### EXERCISE REQUIREMENTS
Having found the line containing "excede lo futbolístico" in the records below, copy that line and each later one exactly, dropping pictures.

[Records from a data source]
=======
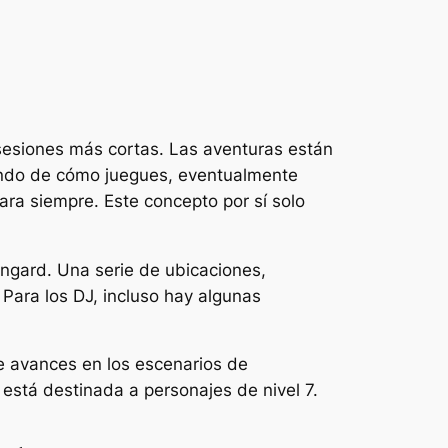
sesiones más cortas. Las aventuras están
endo de cómo juegues, eventualmente
ara siempre. Este concepto por sí solo
engard. Una serie de ubicaciones,
Para los DJ, incluso hay algunas
ue avances en los escenarios de
, está destinada a personajes de nivel 7.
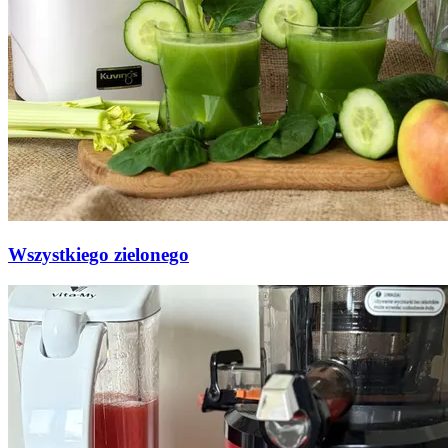
Wszystkiego zielonego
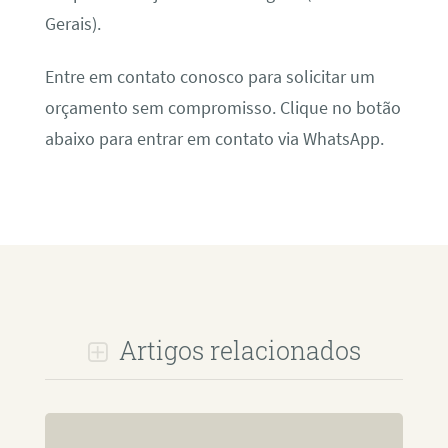
Gerais).
Entre em contato conosco para solicitar um
orçamento sem compromisso. Clique no botão
abaixo para entrar em contato via WhatsApp.
Artigos relacionados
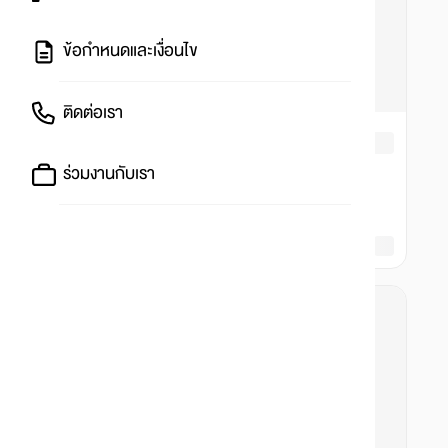
ข้อกำหนดและเงื่อนไข
ติดต่อเรา
ร่วมงานกับเรา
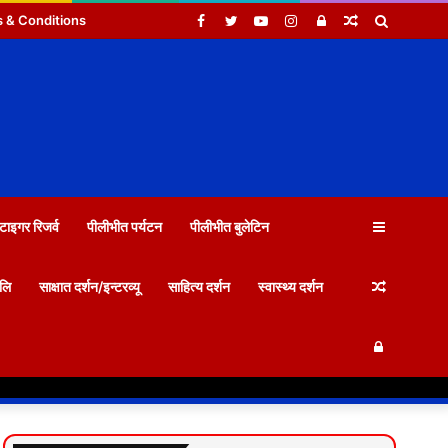
Facebook
Twitter
YouTube
Instagram
Log
Random
Search
 & Conditions
In
Article
for
Sidebar
टाइगर रिजर्व
पीलीभीत पर्यटन
पीलीभीत बुलेटिन
Random
जलि
साक्षात दर्शन/इन्टरव्यू
साहित्य दर्शन
स्वास्थ्य दर्शन
Log
Article
In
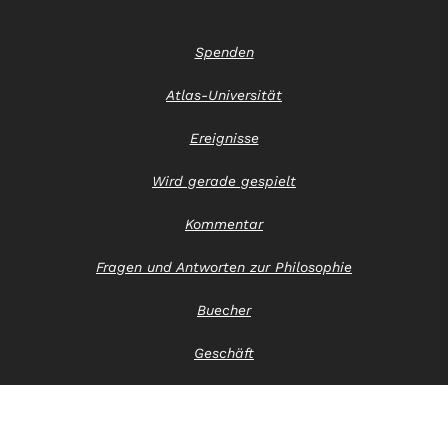
Spenden
Atlas-Universität
Ereignisse
Wird gerade gespielt
Kommentar
Fragen und Antworten zur Philosophie
Buecher
Geschäft
Kontaktiere uns
Hinweis zum Datenschutz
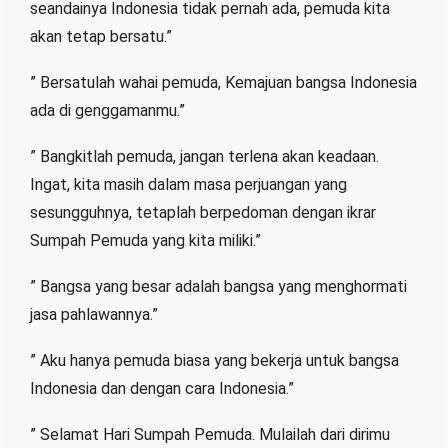
seandainya Indonesia tidak pernah ada, pemuda kita
akan tetap bersatu.”
” Bersatulah wahai pemuda, Kemajuan bangsa Indonesia
ada di genggamanmu.”
” Bangkitlah pemuda, jangan terlena akan keadaan.
Ingat, kita masih dalam masa perjuangan yang
sesungguhnya, tetaplah berpedoman dengan ikrar
Sumpah Pemuda yang kita miliki.”
” Bangsa yang besar adalah bangsa yang menghormati
jasa pahlawannya.”
” Aku hanya pemuda biasa yang bekerja untuk bangsa
Indonesia dan dengan cara Indonesia.”
” Selamat Hari Sumpah Pemuda. Mulailah dari dirimu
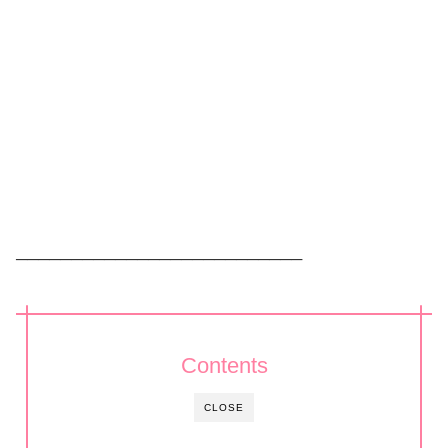
──────────────────────────
Contents
CLOSE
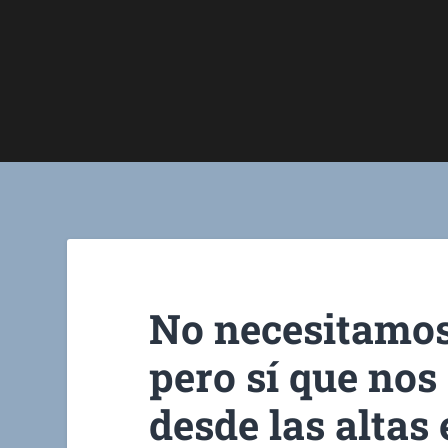
No necesitamos
pero sí que nos
desde las altas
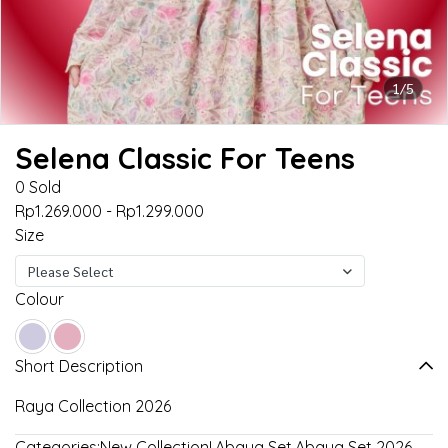
1/5
Selena Classic For Teens
0 Sold
Rp1.269.000
-
Rp1.299.000
Size
Please Select
Colour
Short Description
Raya Collection 2026
Categories:
New Collection!
,
Abaya Set
,
Abaya Set 2026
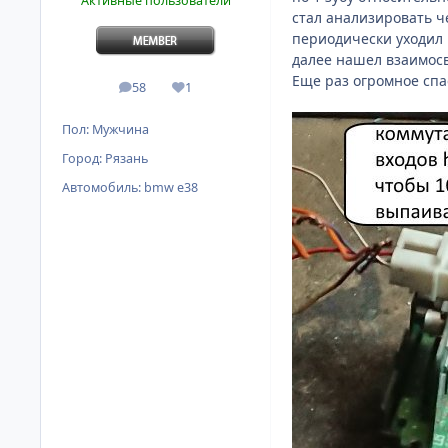
Активные пользователи
стал анализировать ч
периодически уходил 
далее нашел взаимосвя
Еще раз огромное спас
58
1
сообщения
Репутация
Пол:
Мужчина
Город:
Рязань
Автомобиль:
bmw e38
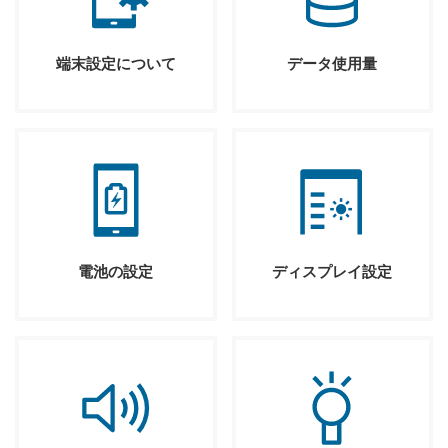
端末設定について
データ使用量
電池の設定
ディスプレイ設定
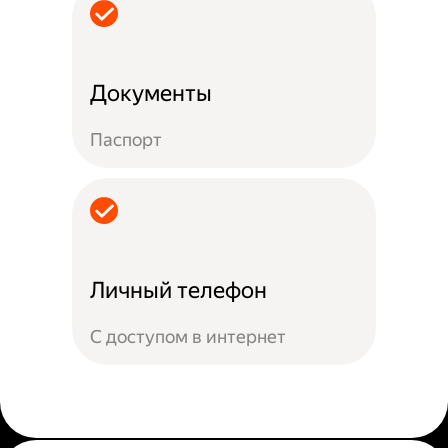
Документы
Паспорт
Личный телефон
С доступом в интернет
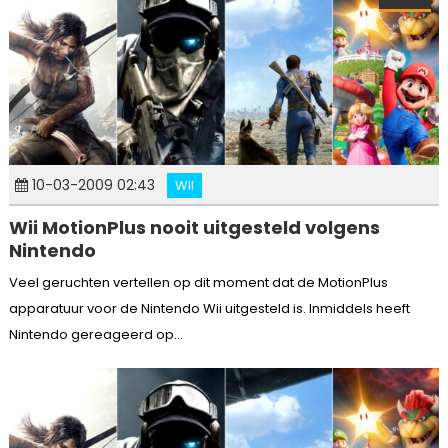
10-03-2009 02:43
WII
Wii MotionPlus nooit uitgesteld volgens
Nintendo
Veel geruchten vertellen op dit moment dat de MotionPlus
apparatuur voor de Nintendo Wii uitgesteld is. Inmiddels heeft
Nintendo gereageerd op...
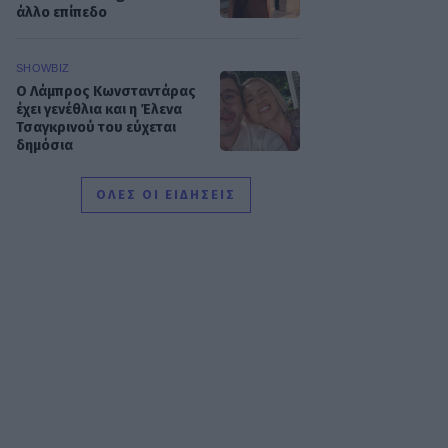
άλλο επίπεδο
SHOWBIZ
Ο Λάμπρος Κωνσταντάρας
έχει γενέθλια και η Έλενα
Τσαγκρινού του εύχεται
δημόσια
ΟΛΕΣ ΟΙ ΕΙΔΗΣΕΙΣ
SHOWBIZ
Τσαβαλιά: Κι όμως έχει να
πάει διακοπές από το 2018
– Η αποκάλυψη μέσα από
throwback φωτογραφία
SHOWBIZ
Μαρία Κορινθίου: «Είμαι
πιο συνειδητοποιημένη από
ποτέ... Είμαι πια τόσο
χορτασμένη»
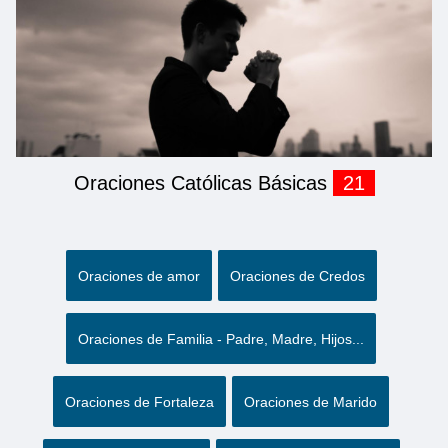
Oraciones Católicas Básicas
21
Oraciones de amor
Oraciones de Credos
Oraciones de Familia - Padre, Madre, Hijos...
Oraciones de Fortaleza
Oraciones de Marido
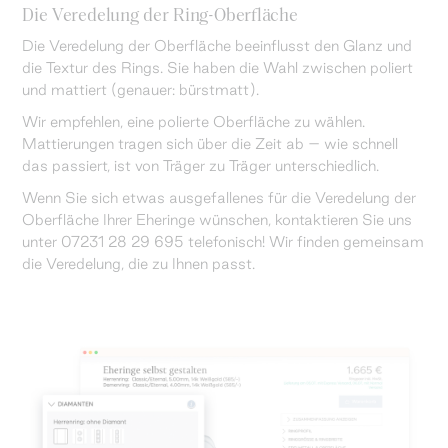
Die Veredelung der Ring-Oberfläche
Die Veredelung der Oberfläche beeinflusst den Glanz und
die Textur des Rings. Sie haben die Wahl zwischen poliert
und mattiert (genauer: bürstmatt).
Wir empfehlen, eine polierte Oberfläche zu wählen.
Mattierungen tragen sich über die Zeit ab – wie schnell
das passiert, ist von Träger zu Träger unterschiedlich.
Wenn Sie sich etwas ausgefallenes für die Veredelung der
Oberfläche Ihrer Eheringe wünschen, kontaktieren Sie uns
unter 07231 28 29 695 telefonisch! Wir finden gemeinsam
die Veredelung, die zu Ihnen passt.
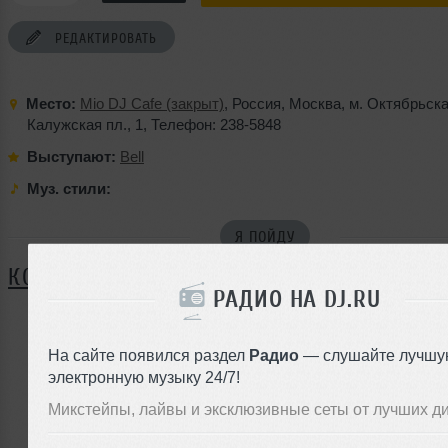
РЕДАКТИРОВАТЬ
Место:
Mio DJ Cafe (закрыт)
,
Россия
,
Москва
,
м. Октябрьск
Калужская пл.
,
1
,
Телефон: 238-5848
Выступают:
Bell
Муз. стили:
Я ПОЙДУ
КОММЕНТАРИИ
РАДИО НА DJ.RU
На сайте появился раздел
Радио
— слушайте лучшу
ЗАРЕГИСТРИРУЙТЕСЬ
электронную музыку 24/7!
Или
Микстейпы, лайвы и эксклюзивные сеты от лучших д
войдите на сайт
чтобы оставить комментарий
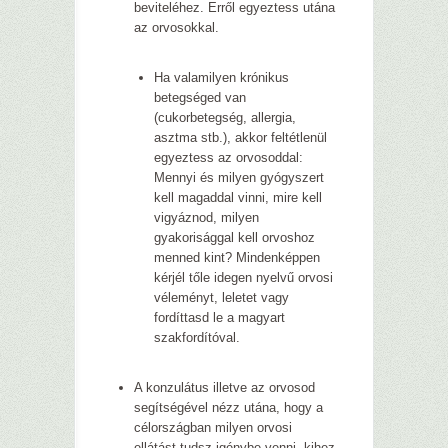
beviteléhez. Erről egyeztess utána
az orvosokkal.
Ha valamilyen krónikus
betegséged van
(cukorbetegség, allergia,
asztma stb.), akkor feltétlenül
egyeztess az orvosoddal:
Mennyi és milyen gyógyszert
kell magaddal vinni, mire kell
vigyáznod, milyen
gyakorisággal kell orvoshoz
menned kint? Mindenképpen
kérjél tőle idegen nyelvű orvosi
véleményt, leletet
vagy
fordíttasd le a magyart
szakfordítóval.
A konzulátus illetve az orvosod
segítségével nézz utána, hogy a
célországban milyen orvosi
ellátást tudsz igénybe venni, kihez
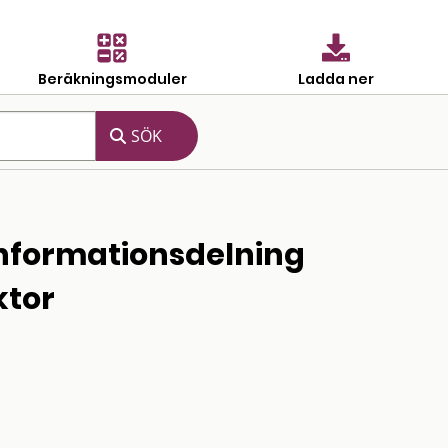
Beräkningsmoduler
Ladda ner
informationsdelning
ktor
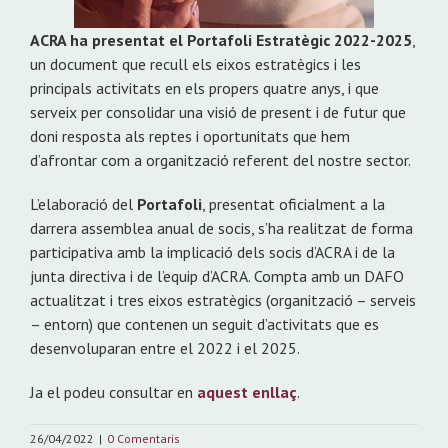
ACRA ha presentat el Portafoli Estratègic 2022-2025
,
un document que recull els eixos estratègics i les
principals activitats en els propers quatre anys, i que
serveix per consolidar una visió de present i de futur que
doni resposta als reptes i oportunitats que hem
d’afrontar com a organització referent del nostre sector.
L’elaboració del
Portafoli
, presentat oficialment a la
darrera assemblea anual de socis, s’ha realitzat de forma
participativa amb la implicació dels socis d’ACRA i de la
junta directiva i de l’equip d’ACRA. Compta amb un DAFO
actualitzat i tres eixos estratègics (organització – serveis
– entorn) que contenen un seguit d’activitats que es
desenvoluparan entre el 2022 i el 2025.
Ja el podeu consultar en
aquest enllaç
.
26/04/2022
|
0 Comentaris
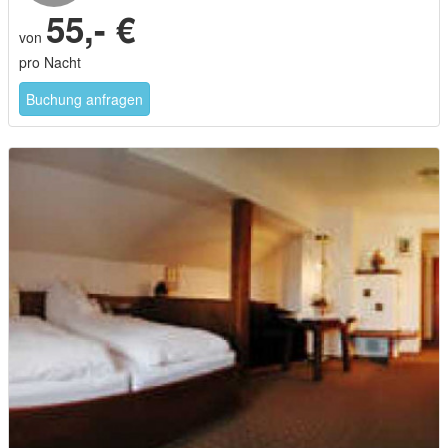
55,- €
von
pro Nacht
Buchung anfragen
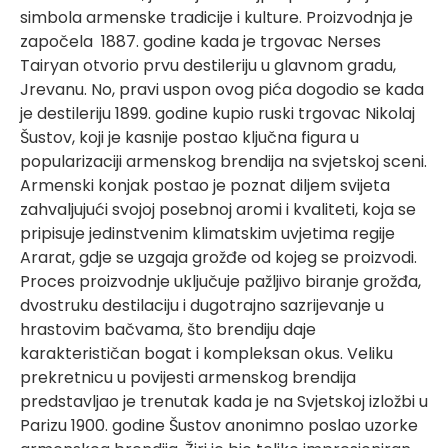
simbola armenske tradicije i kulture. Proizvodnja je
započela 1887. godine kada je trgovac Nerses
Tairyan otvorio prvu destileriju u glavnom gradu,
Jrevanu. No, pravi uspon ovog pića dogodio se kada
je destileriju 1899. godine kupio ruski trgovac Nikolaj
Šustov, koji je kasnije postao ključna figura u
popularizaciji armenskog brendija na svjetskoj sceni.
Armenski konjak postao je poznat diljem svijeta
zahvaljujući svojoj posebnoj aromi i kvaliteti, koja se
pripisuje jedinstvenim klimatskim uvjetima regije
Ararat, gdje se uzgaja grožđe od kojeg se proizvodi.
Proces proizvodnje uključuje pažljivo biranje grožđa,
dvostruku destilaciju i dugotrajno sazrijevanje u
hrastovim bačvama, što brendiju daje
karakterističan bogat i kompleksan okus. Veliku
prekretnicu u povijesti armenskog brendija
predstavljao je trenutak kada je na Svjetskoj izložbi u
Parizu 1900. godine Šustov anonimno poslao uzorke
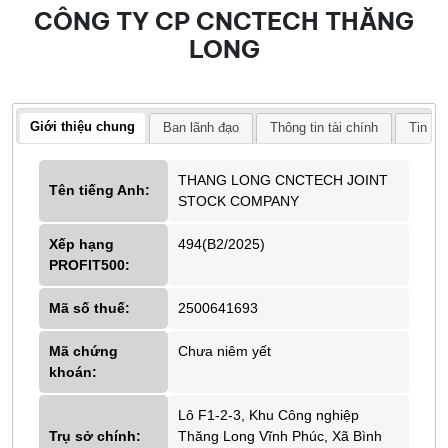
CÔNG TY CP CNCTECH THĂNG
LONG
Giới thiệu chung
Ban lãnh đạo
Thông tin tài chính
Tin tứ
THANG LONG CNCTECH JOINT
Tên tiếng Anh:
STOCK COMPANY
Xếp hạng
494(B2/2025)
PROFIT500:
Mã số thuế:
2500641693
Mã chứng
Chưa niêm yết
khoán:
Lô F1-2-3, Khu Công nghiệp
Trụ sở chính:
Thăng Long Vĩnh Phúc, Xã Bình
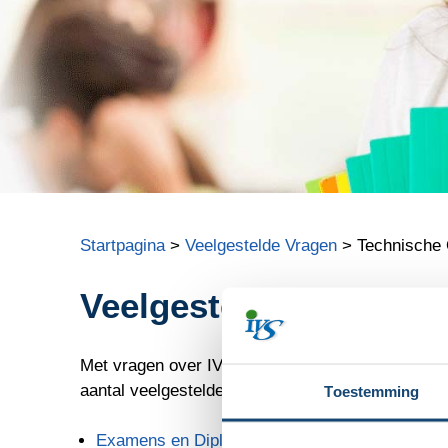
Startpagina
>
Veelgestelde Vragen
> Technische 
Veelgestelde Vragen:
Met vragen over IVS Opleidingen, onze opleidinge
aantal veelgestelde vragen op deze pagina.
Toestemming
Examens en Diploma's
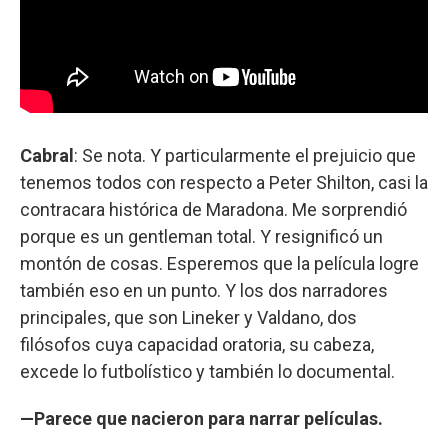
Cabral
: Se nota. Y particularmente el prejuicio que
tenemos todos con respecto a Peter Shilton, casi la
contracara histórica de Maradona. Me sorprendió
porque es un gentleman total. Y resignificó un
montón de cosas. Esperemos que la película logre
también eso en un punto. Y los dos narradores
principales, que son Lineker y Valdano, dos
filósofos cuya capacidad oratoria, su cabeza,
excede lo futbolístico y también lo documental.
—Parece que nacieron para narrar películas.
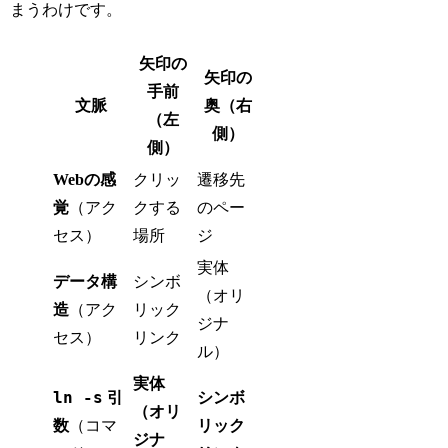
まうわけです。
矢印の
矢印の
手前
文脈
奥（右
（左
側）
側）
Webの感
クリッ
遷移先
覚
（アク
クする
のペー
セス）
場所
ジ
実体
データ構
シンボ
（オリ
造
（アク
リック
ジナ
セス）
リンク
ル）
実体
ln -s
引
シンボ
（オリ
数
（コマ
リック
ジナ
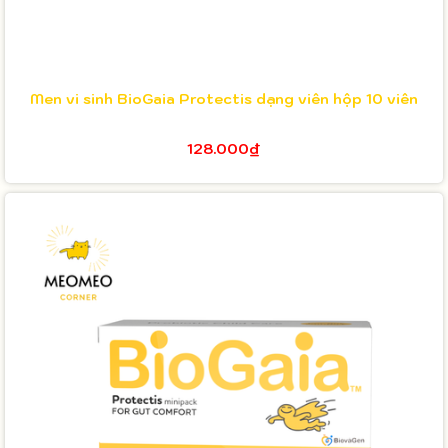
Men vi sinh BioGaia Protectis dạng viên hộp 10 viên
128.000₫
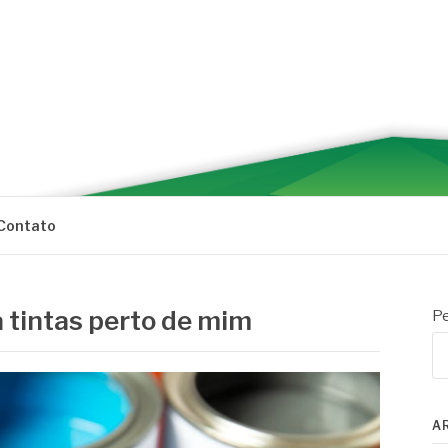
Contato
 tintas perto de mim
Pe
A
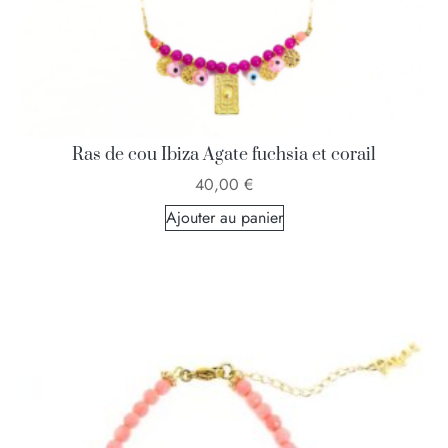
Ras de cou Ibiza Agate fuchsia et corail
40,00
€
Ajouter au panier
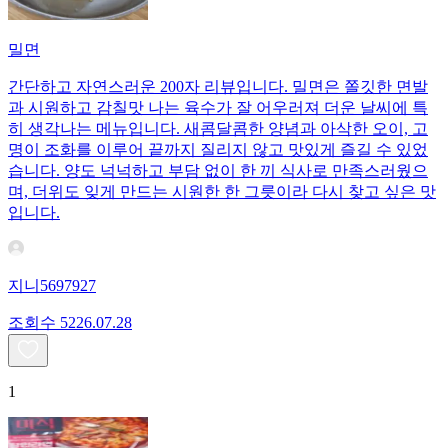
밀면
간단하고 자연스러운 200자 리뷰입니다. 밀면은 쫄깃한 면발
과 시원하고 감칠맛 나는 육수가 잘 어우러져 더운 날씨에 특
히 생각나는 메뉴입니다. 새콤달콤한 양념과 아삭한 오이, 고
명이 조화를 이루어 끝까지 질리지 않고 맛있게 즐길 수 있었
습니다. 양도 넉넉하고 부담 없이 한 끼 식사로 만족스러웠으
며, 더위도 잊게 만드는 시원한 한 그릇이라 다시 찾고 싶은 맛
입니다.
지니5697927
조회수
52
26.07.28
1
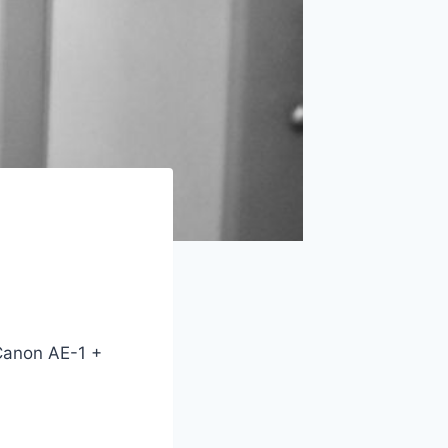
on AE-1 +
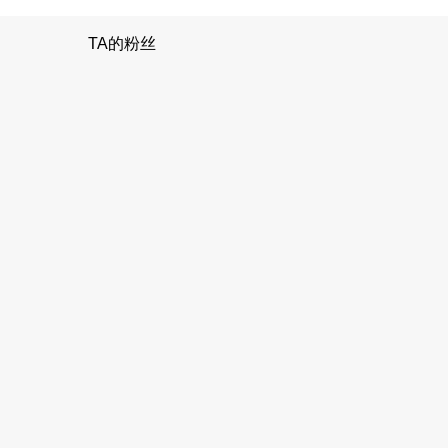
TA的粉丝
=======
### PROBLEM SOLUTION
excede lo futbolístico y también lo documental.
—Parece que nacieron para narrar películas.
まうわけです。
矢印の
矢印の
手前
文脈
奥（右
（左
側）
側）
Webの感
クリッ
遷移先
覚
（アク
クする
のペー
セス）
場所
ジ
実体
データ構
シンボ
（オリ
造
（アク
リック
ジナ
セス）
リンク
ル）
実体
ln -s
引
シンボ
（オリ
数
（コマ
リック
ジナ
Men vi sinh BioGaia Protectis dạng viên hộp 10 viên
128.000₫
Contato
 tintas perto de mim
Pe
A
Ras de cou Ibiza Agate fuchsia et corail
40,00
€
Ajouter au panier
밀면
간단하고 자연스러운 200자 리뷰입니다. 밀면은 쫄깃한 면발
과 시원하고 감칠맛 나는 육수가 잘 어우러져 더운 날씨에 특
히 생각나는 메뉴입니다. 새콤달콤한 양념과 아삭한 오이, 고
명이 조화를 이루어 끝까지 질리지 않고 맛있게 즐길 수 있었
습니다. 양도 넉넉하고 부담 없이 한 끼 식사로 만족스러웠으
며, 더위도 잊게 만드는 시원한 한 그릇이라 다시 찾고 싶은 맛
입니다.
지니5697927
조회수
52
26.07.28
1
on AE-1 +
TA的粉丝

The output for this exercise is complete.